Voordat de zoenworkshop begint wil Saliva Zuurmond het niveau peilen. Iedereen moet opstaan. ‘Ga zitten als je nog nooit gezoend hebt.’ Slechts één jongen gaat zitten. ‘Lieverd, kom na afloop even langs, dan lossen we dat op.’ Vervolgens moet iedereen die deze week niet gezoend heeft zitten, en daarna degenen die dat nooit in de kelderbar deden. Er blijven flink wat studenten staan.

‘Eigenlijk mag je in de kelderbar niet zoenen, dat is een van de ongeschreven regels’, vertelt Saskia van den Berg (21, bestuurskunde). Ze zit in de commissie die de open week van SSR organiseert. Haar commissiegenootje Cees Faes (19, academische pabo) heeft de activiteit bedacht. ‘Ik zag het op een flyer van de Hogeschool. Het leek ons erg leuk.’
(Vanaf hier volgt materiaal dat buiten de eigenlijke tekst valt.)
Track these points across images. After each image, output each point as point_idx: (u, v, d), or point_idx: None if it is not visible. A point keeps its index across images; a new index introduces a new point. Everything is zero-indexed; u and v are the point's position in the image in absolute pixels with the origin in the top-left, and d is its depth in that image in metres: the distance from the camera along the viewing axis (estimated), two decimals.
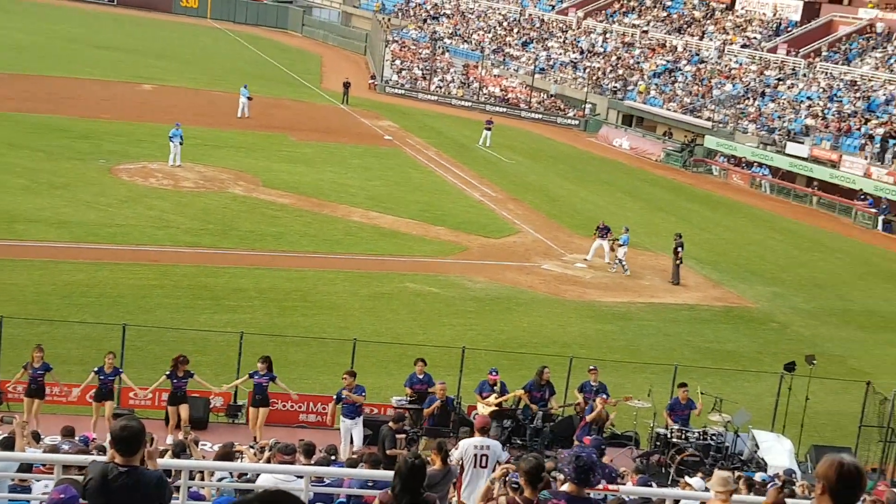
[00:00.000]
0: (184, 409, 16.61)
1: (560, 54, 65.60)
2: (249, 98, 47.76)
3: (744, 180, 47.96)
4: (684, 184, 46.30)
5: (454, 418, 17.22)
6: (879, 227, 41.37)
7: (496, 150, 47.18)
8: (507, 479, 10.72)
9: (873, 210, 41.81)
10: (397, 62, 65.55)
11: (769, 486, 13.27)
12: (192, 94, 52.14)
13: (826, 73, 52.52)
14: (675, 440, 17.34)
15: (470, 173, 41.93)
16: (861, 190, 42.72)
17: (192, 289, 24.37)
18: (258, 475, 10.48)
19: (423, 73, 64.09)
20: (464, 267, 28.91)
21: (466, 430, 14.51)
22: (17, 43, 58.84)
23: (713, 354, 23.99)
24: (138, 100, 48.96)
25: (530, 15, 72.28)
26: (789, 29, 58.01)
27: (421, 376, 17.63)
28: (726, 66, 57.25)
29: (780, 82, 53.48)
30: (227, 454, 12.25)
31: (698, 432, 17.59)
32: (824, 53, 54.05)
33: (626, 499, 10.52)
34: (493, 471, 10.70)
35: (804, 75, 53.45)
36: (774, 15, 59.66)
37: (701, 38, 60.98)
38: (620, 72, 60.75)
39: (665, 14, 65.70)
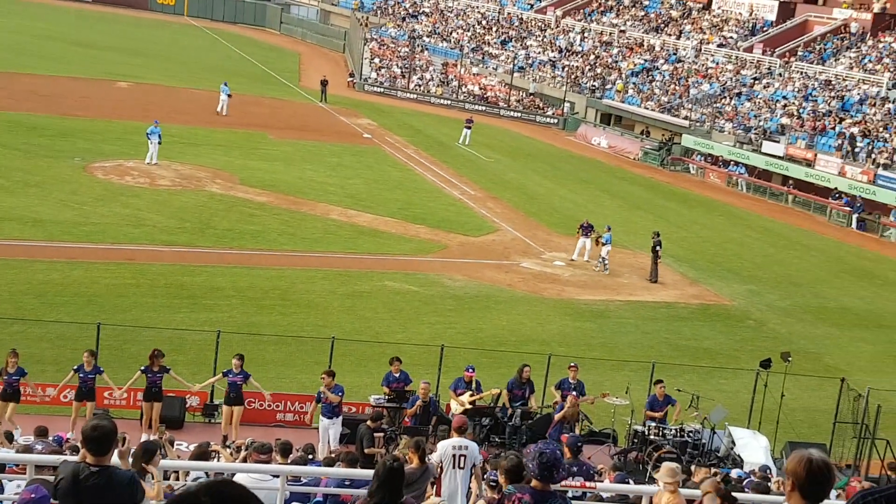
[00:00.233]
0: (156, 408, 16.50)
1: (539, 53, 65.74)
2: (229, 95, 47.52)
3: (720, 179, 48.26)
4: (662, 182, 46.53)
5: (434, 421, 17.19)
6: (854, 225, 41.77)
7: (475, 149, 47.21)
8: (485, 477, 10.73)
9: (848, 208, 42.19)
10: (376, 60, 65.43)
11: (745, 482, 13.36)
12: (169, 92, 51.78)
13: (801, 73, 52.94)
14: (652, 437, 17.43)
15: (449, 171, 41.92)
16: (836, 188, 43.11)
17: (168, 288, 24.21)
18: (234, 475, 10.42)
19: (402, 72, 64.02)
20: (443, 265, 28.90)
21: (445, 429, 14.52)
22: None
23: (690, 352, 24.12)
24: (114, 97, 48.59)
25: (509, 14, 72.38)
26: (765, 29, 58.42)
27: (397, 374, 17.61)
28: (703, 65, 57.58)
29: (756, 81, 53.86)
30: (203, 454, 12.18)
31: (675, 429, 17.68)
32: (800, 53, 54.47)
33: (604, 496, 10.55)
34: (471, 472, 10.70)
35: (780, 75, 53.86)
36: (751, 15, 60.05)
37: (678, 38, 61.31)
38: (599, 71, 60.95)
39: (643, 13, 65.98)
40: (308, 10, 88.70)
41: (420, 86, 62.67)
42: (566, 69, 61.67)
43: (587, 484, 10.19)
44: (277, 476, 9.47)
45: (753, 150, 47.72)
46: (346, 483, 10.70)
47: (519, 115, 59.03)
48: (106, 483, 5.32)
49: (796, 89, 51.60)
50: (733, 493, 9.31)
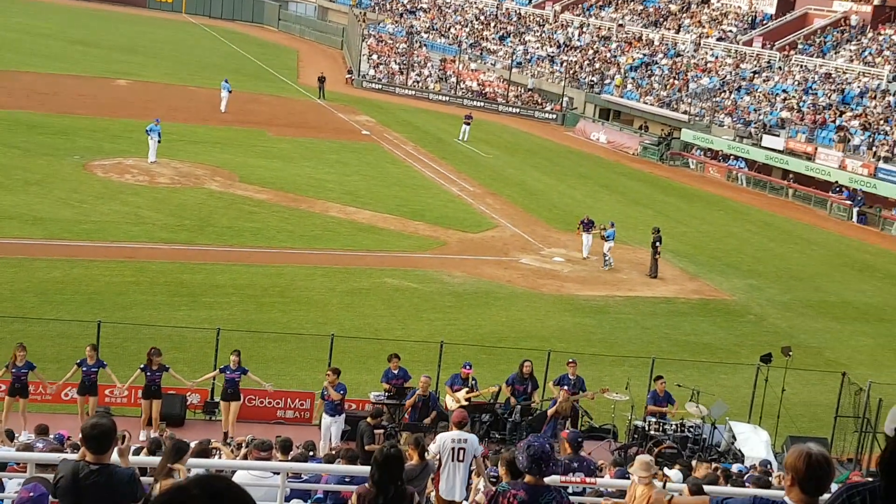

Enkele weetjes: met zoenen verbrand je 26 calorieën per minuut; mensen die regelmatig zoenen leven vijf jaar langer; tijdens een goede tongzoen komen er 36 verschillende spieren in beweging en per etmaal maak je een halve tot anderhalve liter speeksel aan. ‘Ga eens na met hoeveel mensen je gezoend hebt, en hoeveel speeksel je van die ander hebt ingeslikt, en die ander van jou.’

Dan volgen de grootste valkuilen. ‘De wasmachine!’ roept iemand uit de zaal. ‘Inderdaad, de propellerzoen, niet doen! De fonteinzoen: al dat slijm druipt naar beneden. Er zit maar een ding op jongens, slikken! En dan hebben we nog de gapendgatzoen. Daar hebben vooral mannen een handje van. Mijn lievelingskus is de simultane sabbelkus. Er komt geen tong aan te pas, maar het is zo fijn!’

Omdat er die avond ook gezoend moet worden, mogen Jeroen en Karin (duidelijk een stelletje) naar voren komen. Maar ook Nicky en Patrick, die elkaar niet kennen, moeten ten overstaan van de hele zaal tegenover elkaar gaan staan. De twee worden zichtbaar nerveus. Uiteindelijk blijken zij een hele lange dropveter te krijgen, terwijl de lippen van het stelletje elkaar al na drie kleine hapjes ontmoeten.

De avond wordt afgesloten met negerzoenen en Saliva vraagt het bestuur voor één avond een uitzondering te maken en zoenende mensen te gedogen.

‘Normaal hebben we de regel: geen gevoos in de soos’, zegt voorzitter Carlo Konings (25, psychologie). ‘Maar vanavond zijn we wat minder streng.’